Friday, December 31, 2010
A haunting image of loneliness: William Trevor's stories
Though it's fair to say that every piece in William Trevor's "Selected Stories" is immediately recognizable as Trevor's work, within his well-defined world he does experiment in a few different modes (the short-story form is very useful for writers, allowing them to try different voices and techniques without the huge emotional and intellectual commitment of a novel). As noted in earlier posts, he obviously draws on the influences of Woolf (A Day) and Joyce (Of the Cloth?), and in story I read yesterday he tips his hat to Melville (bit of a surprise, that, as Trevor might put it): A Friend in the Trade, about a married couple who run a small boutique press and a strange friend of theirs, a bookdealer who seems to have no family, no other friends, no ability to communicate except in odd, disjunctive sentences about his findings at various estate sales, a thoroughly lonely character - today we'd probably diagnose him as having Asperger's or autism - who latches onto them and, as they plan to retire and move to a small house in Sussex, threatens to follow them and settle nearby, maybe in outbuildings on their new property.
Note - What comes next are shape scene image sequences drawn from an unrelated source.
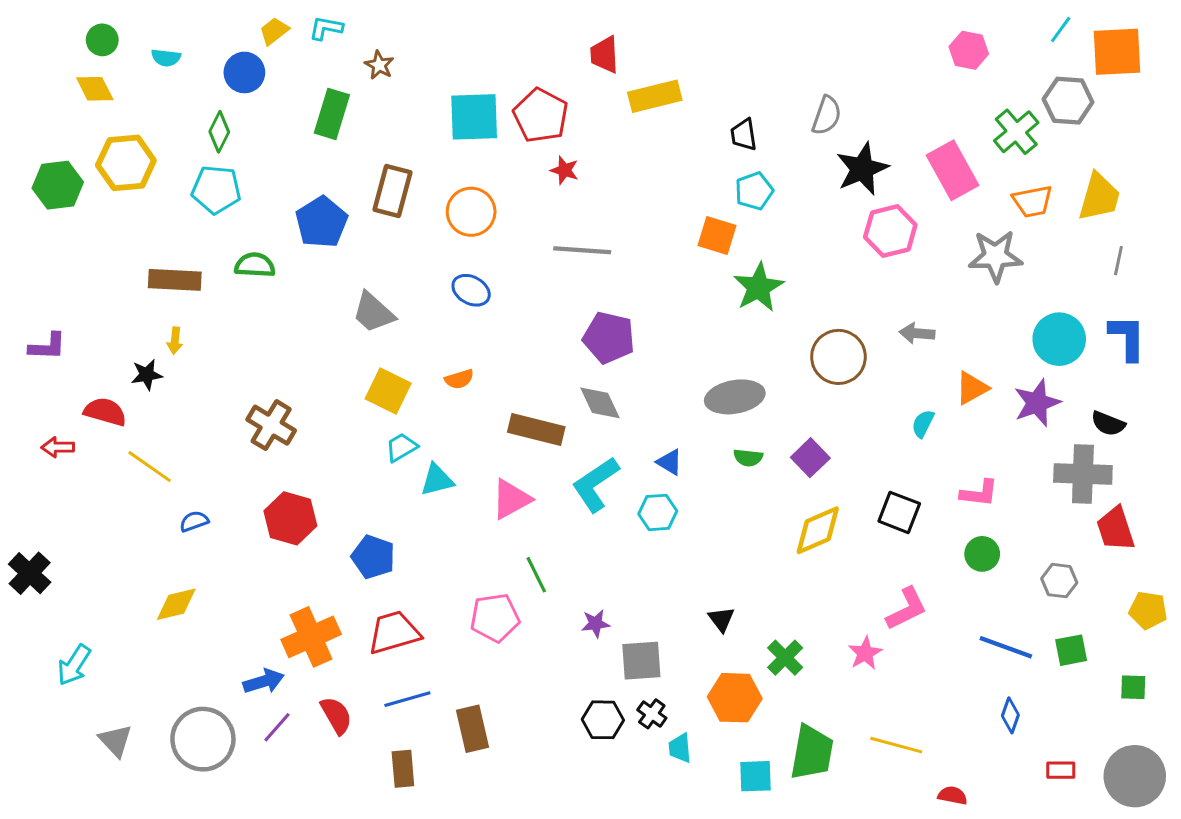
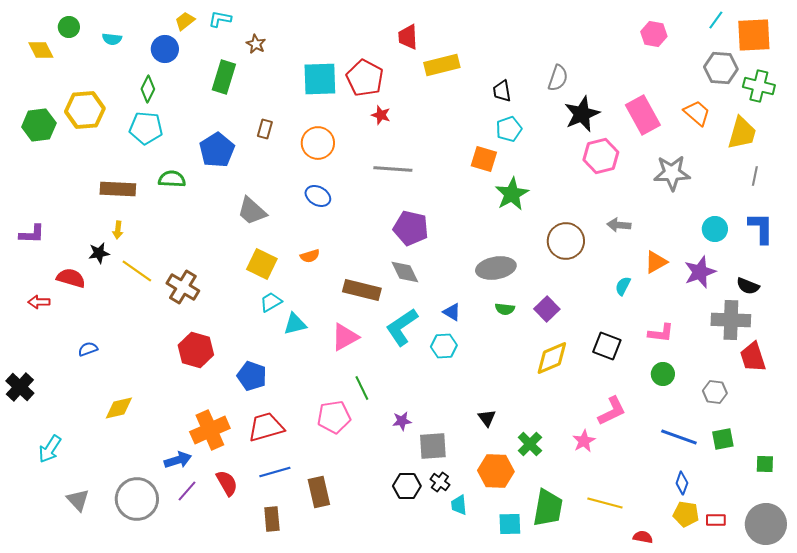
yellow diamond: (95, 89) -> (41, 50), moved
green cross: (1016, 132) -> (759, 86), moved, turned -36
brown rectangle: (393, 191) -> (265, 129), size x0.6
orange trapezoid: (1033, 201) -> (697, 113), moved, turned -128
cyan circle: (1059, 339) -> (715, 229), size x0.7
yellow line: (150, 467) -> (137, 271), moved
blue semicircle: (194, 521) -> (88, 349), moved
yellow pentagon: (1148, 610) -> (686, 514), moved

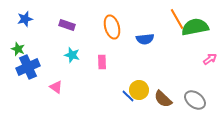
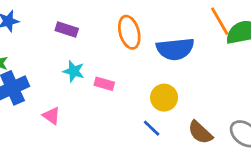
blue semicircle: (145, 39) -> (175, 49), size x1.5
pink rectangle: (102, 62) -> (104, 84), moved, turned -72
yellow circle: (139, 90) -> (164, 98), moved

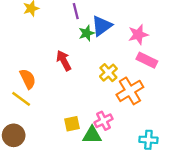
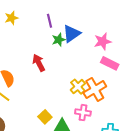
yellow cross: (108, 73) -> (78, 87), moved
pink cross: (104, 121) -> (83, 113), moved, turned 35
yellow square: (72, 124) -> (45, 117), turned -32

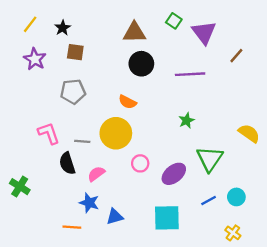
The obvious source is Bartleby, but Trevor brings his own voice and sensibility to this material - you feel bad for the family that is somewhat haunted by this man yet feels a responsibility for him as well, and most of all for the man, his isolation, his dependence, the faint possibility that he may be in love with the wife, his obvious and overwhelming need for a home and hearth. In just a few pages, Trevor creates a haunting image of loneliness.